Convert the text lines of the entries below into a JSON list of strings, with one string per line and no blank lines. Leave out the pictures.
::::
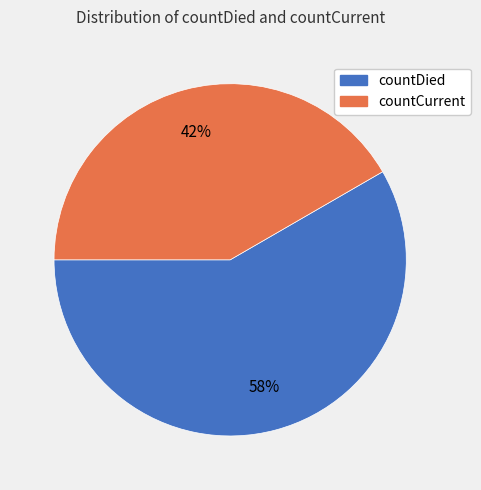

To the nearest percent, what is the combined percentage of countCurrent and countDied?

100%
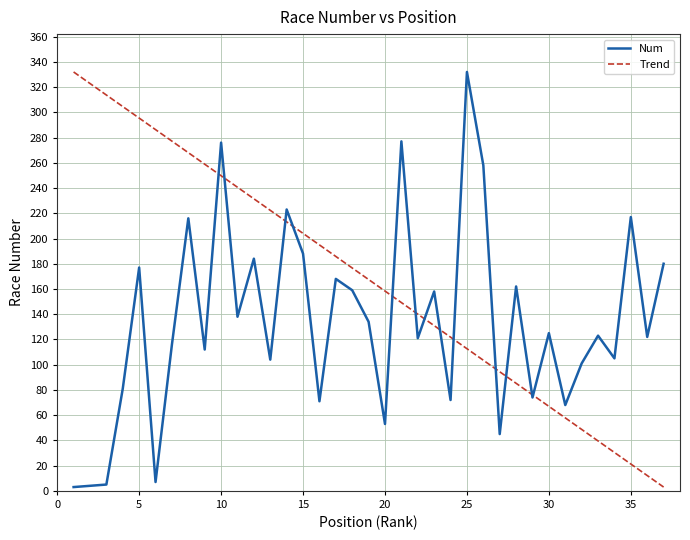

List the series in order of their overall mean, lowest first.

Num, Trend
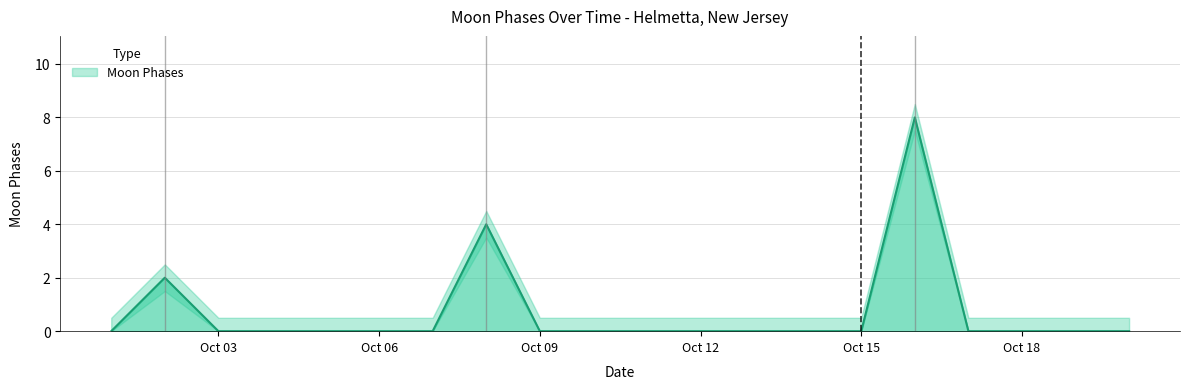

What is the average value of the Moon Phases Upper series?

1.2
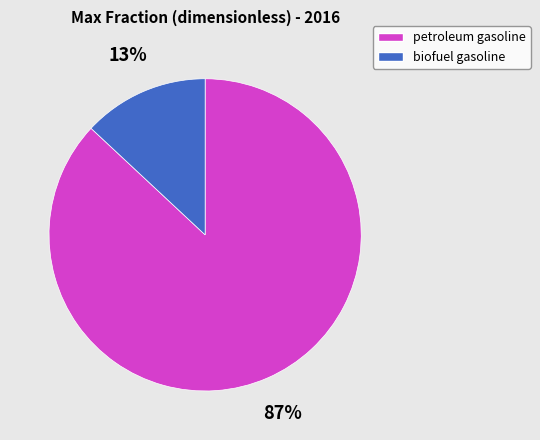

Do petroleum gasoline and biofuel gasoline together represent more than half of the pie?

Yes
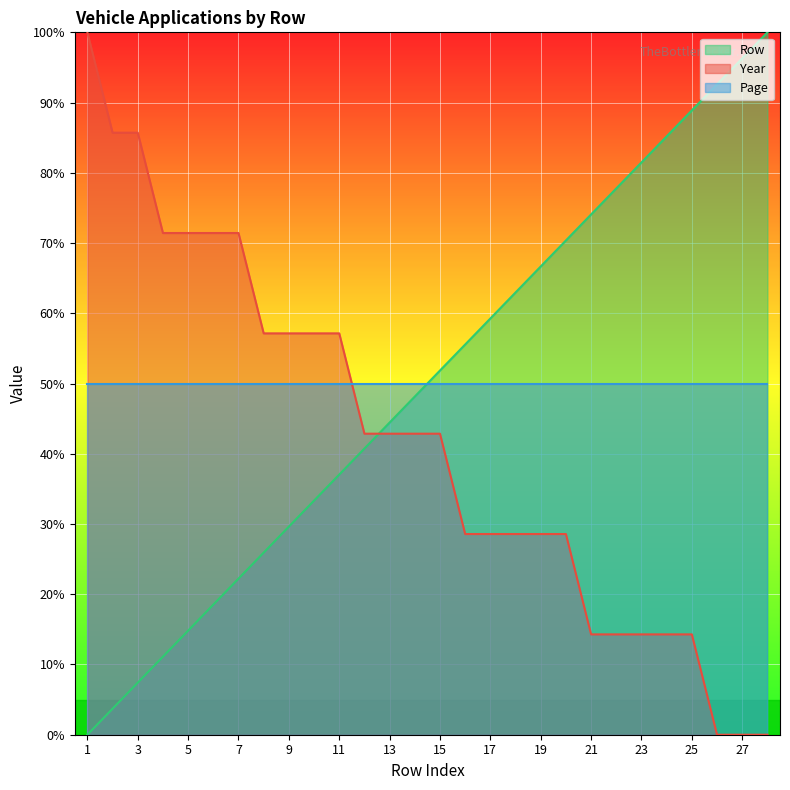

True or false: Year and Row intersect in this chart.

True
::::
Output below:
[
  "To the nearest percent, what is the combined percentage of countCurrent and countDied?",
  "100%",
  "List the series in order of their overall mean, lowest first.",
  "Num, Trend",
  "What is the average value of the Moon Phases Upper series?",
  "1.2",
  "Do petroleum gasoline and biofuel gasoline together represent more than half of the pie?",
  "Yes",
  "True or false: Year and Row intersect in this chart.",
  "True"
]